Field Worker: Robert H. Boatman
Date: January 20, 1938
Name: Mr. S.R. McGuire
Residence: Lindsay, Oklahoma
Date of Birth: September 20, 1874
Place of Birth: Texas
I was born in the state of Texas on September 20, 1874.
I left there at the age of nine years, moving with my parents to the Indian
Territory in 1883. We traveled from Texas by wagon and ox teams, with a
small group of people, and many hours of slow and weary progress were encountered.
Wagons clogged in mud and on several occasions three and four yoke of oxen
would be hitched to one wagon to drag it out of a bog. Sometimes they would pull the
tongue from the wagon, leaving it still in the bog and sometimes an ox would become
wearied or hot and he would sull and lie down. We would have to wait until he had
rested and was willing to move on again.
People were contented and never became weary. Life was easy and
there was nothing surprising happened.
When we first stopped and located permanently it was near Old
Woodford in the Arbuckle Mountians, twelve miles east of old Fort
Arbuckle, and on what was then known as the old L.C. Ranch.
This ranch consisted of several thousand acres of grassland. The place that
is now the town of Ardmore was then a big ranch known as the old 700
There were very few white people in the Territory when I first came,
though many Indians lived here. They were very friendly, especially were the tribes
of the Choctaws and Chickasaws.
All houses were of the primitive log type and dugouts. Furniture
consisted mainly of home made fixtures.
When I was 15 years old I went west to the Kiowa and Comanche
country on an adventure among the Comanche Indians. These Indians were very
different from the Chickasaw and Choctaw tribes. They were of a
rather hostile nature and lived altogether in tents or tepees. They wore nothing at
all in the way of clothing except a breech clout and blankets. They were known as
the blanket Indians. The Government was building houses for the Indians although hey
wouldn't live in them. They would put their horses in the houses and continue to
live in their tents. The bucks or men would not work at all. All the work that
was done, which was very little, was done by the squaws or a white man that would be hired
by the buck. Once a Comanche Indian hired me to change a lock on one of the doors of
a house, which required only about two hours and for pay the Indian gave me four head of
horses. A white man could never get money from them for work, but always got good
pay in the way of horses or cattle.
This tribe lived principally in groups consisting of from 200 to 300 in
Cow or hunting trails were the only roads in the Territory. One old
trail came from the line of Kansas across the western part of the
Territory, running to and ending near Red River. This was said to
be an old buffalo trail that was supposed to be made in 1800. From this time to
about 1850, many thousands of head of buffalo roamed the western plains of the
Indian Territory. Then came bands of buffalo hunters from almost every
section of the country and the buffalo were hunted down and slaughtered, the hunters
taking only the hides of the buffalo, leaving the carcass wherever the kill was made.

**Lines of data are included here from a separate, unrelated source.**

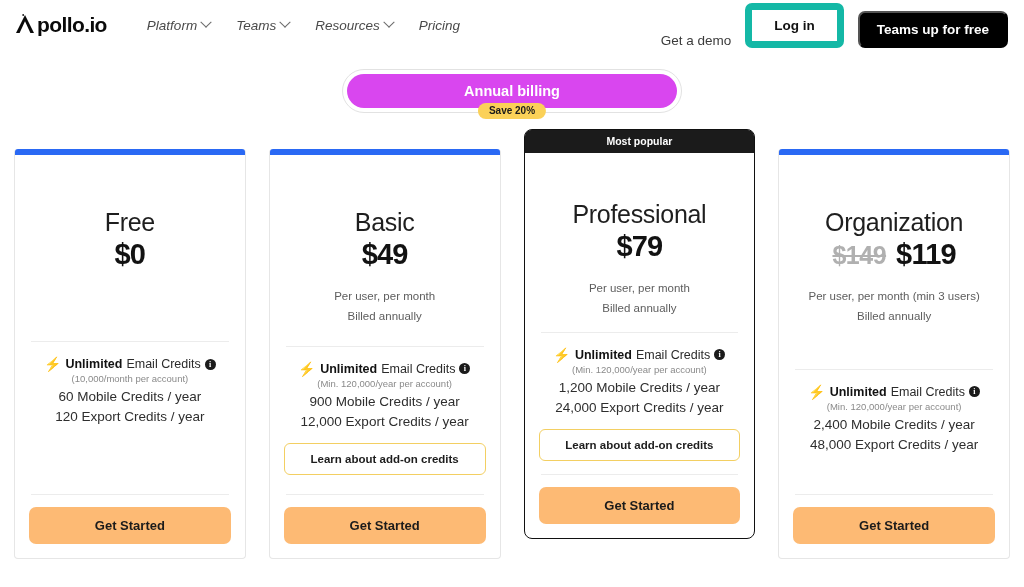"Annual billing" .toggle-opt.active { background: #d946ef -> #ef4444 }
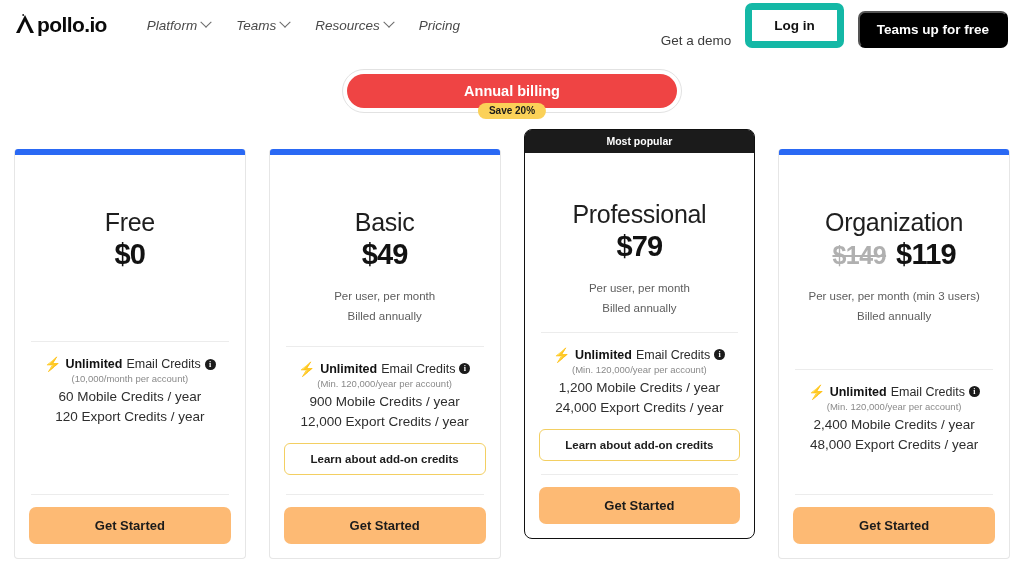"Monthly billing" div.toggle-opt { html: none -> <div> <span>Monthly billing</span> </div> }
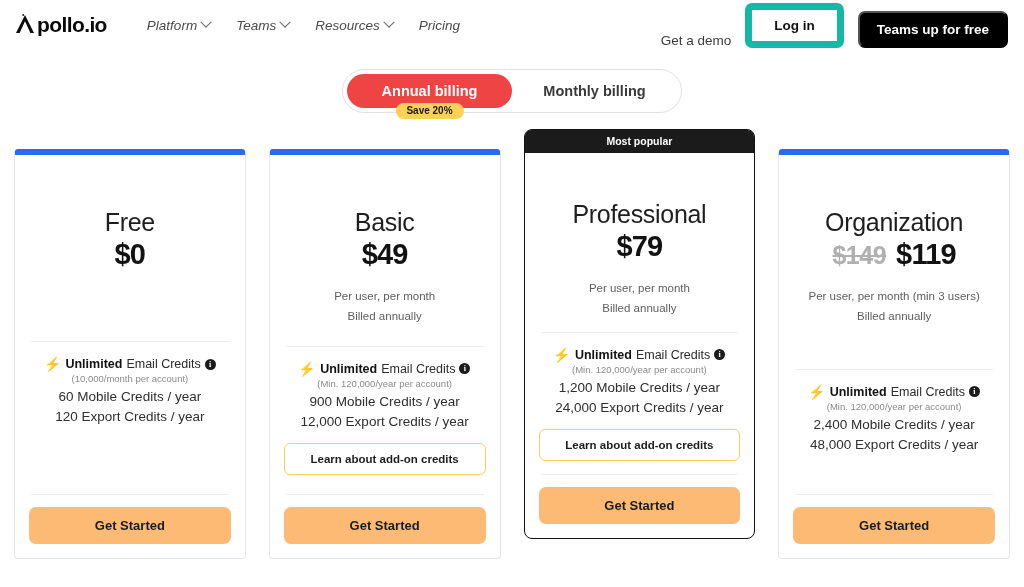"Free" .plan-head { padding-top: 52px -> 38px }
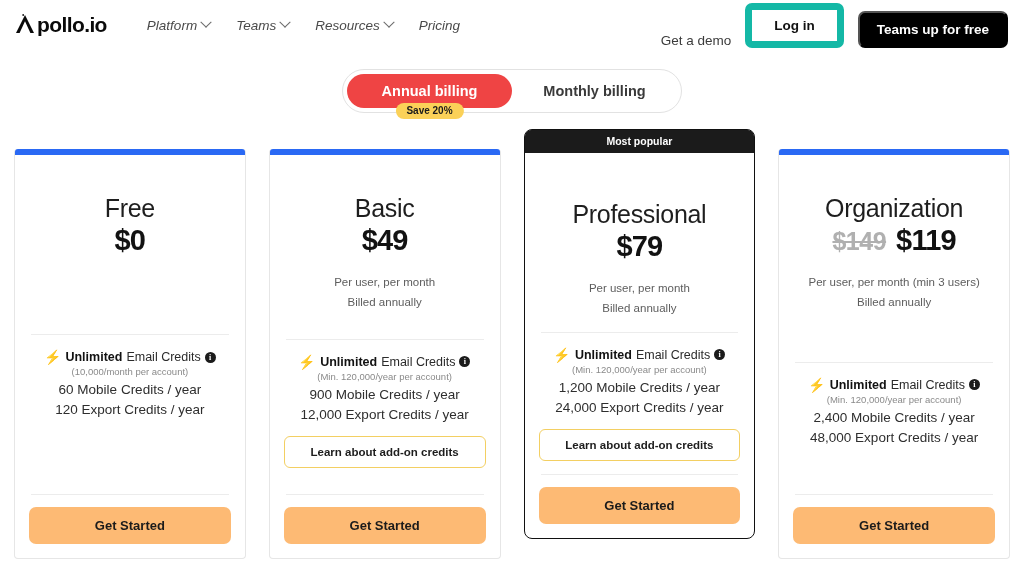"Basic" div.plan-name { html: <div>Basic</div> -> none }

After a hunter had a wagon load of hides he then set out to some market of which
the principal ones were Kansas City, Missouri, and Shreveport, Louisiana.
This state of progress continued until a state of civilization began in
about 1890, after which the country developed at a very rapid pace. The settling of
this country was then greatly improved.
I have had many unusual experiences of early days in the Indian Territory.